Sunbird Tourism plc, the Malawi Stock Exchange (MSE)-listed hospitality chain, says the post-election impasse slowed down business in 2019 and has forecast a challenging 2020 because of the impact of coronavirus and the fresh presidential election.
The group said its occupancy levels marginally declined to 52 percent compared to 57 percent achieved during the same period in 2018.
In the summary of audited financial statement, Sunbird Tourism plc—which owns Sunbird-branded hotels, resorts and lodges nationwide—has attributed occupancy levels to reduced travel by the corporate segment from both the domestic and international markets due to the political environment in the country.
“The hospitality industry witnessed reduced corporate travel in both domestic as well as foreign source markets. The post-election violence led to a number of booking cancellations,” reads a statement accompanying the results signed by Sunbird board chairperson Phillip Madinga.
Group revenues totalled K19.370 billion, which was slightly above 2018 revenues of K18.936 billion.
The financial statement shows that the corporate market segment, at 50 percent of total room nights, continues to be the anchor segment for the business followed by commercial market segment at 27 percent.

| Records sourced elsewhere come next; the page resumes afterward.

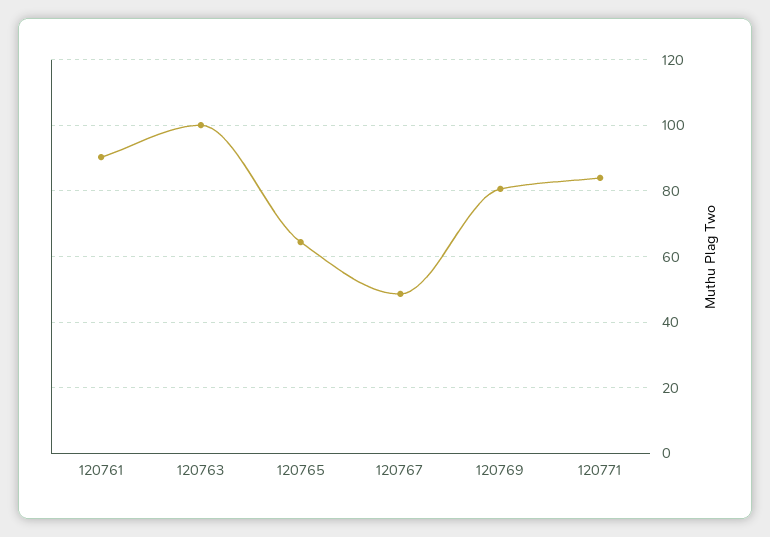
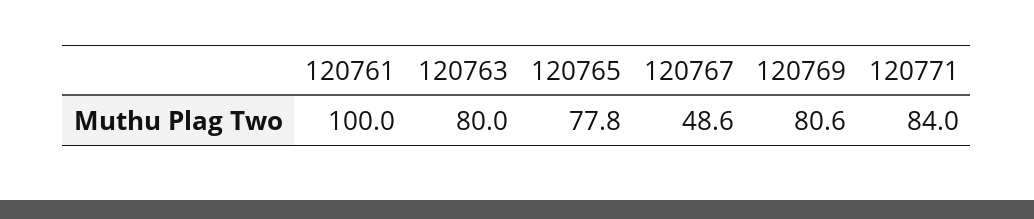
  {
-   "120761": 90,
+   "120761": 100,
-   "120763": 100,
+   "120763": 80,
-   "120765": 64,
+   "120765": 77.8,
    "120767": 48.6,
    "120769": 80.6,
    "120771": 84
  }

Sunbird has, however warned that the Covid-19 pandemic that has now spread all over the world has affected the travel patterns for both corporate and leisure and is resulting in significant reduction of travel in the country and depressing the tourism sector.

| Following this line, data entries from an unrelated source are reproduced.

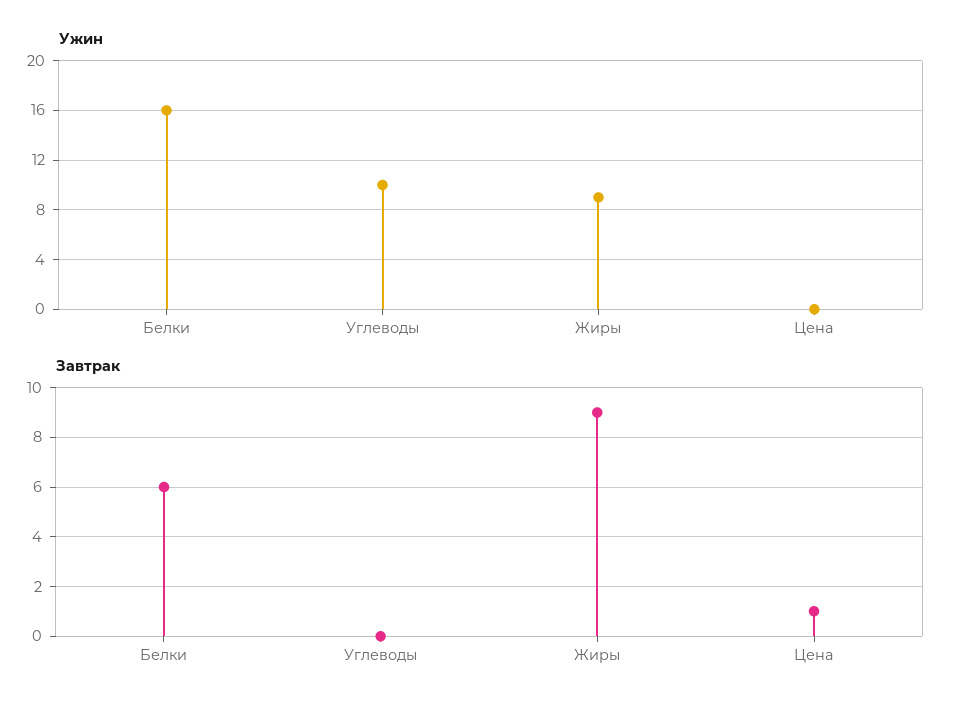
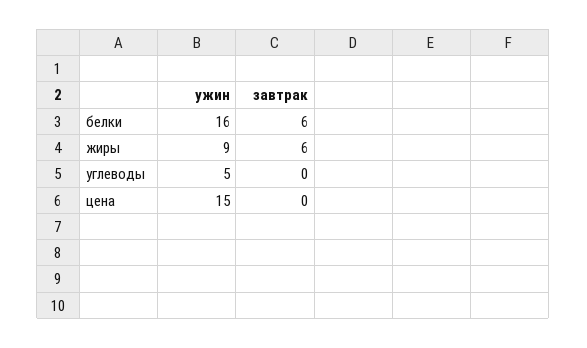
  {
    "Ужин": {
      "Белки": 16,
-     "Углеводы": 10,
+     "Углеводы": 5,
      "Жиры": 9,
-     "Цена": 0
+     "Цена": 15
    },
    "Завтрак": {
      "Белки": 6,
      "Углеводы": 0,
-     "Жиры": 9,
+     "Жиры": 6,
-     "Цена": 1
+     "Цена": 0
    }
  }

“This has resulted in some countries slowing down their activities and complete shut down for some countries like South Africa.
“These are countries that Malawi has a lot of economic activities with and may affect the supply of critical items to the country and specifically to the company,” reads the statement.
In view of the pending fresh presidential election as ordered by the High Court of Malawi sitting as the Constitutional Court that nullified the May 19 2019 presidential election, the hotel chain says this may also potentially depress economic activity and hence travel may also reduce and adversely impact the tourism sector in the first half of 2020.
But despite the challenges, the group’s profit after tax marginally increased from K2.562 billion in 2018 to K2.595 billion in 2019.
The board has proposed a final dividend of K131 million representing 50 tambala per share, bringing the total dividend to K262 million or K1 per share.
In 2018, the company also declared a total dividend of K262 million or K1 per share.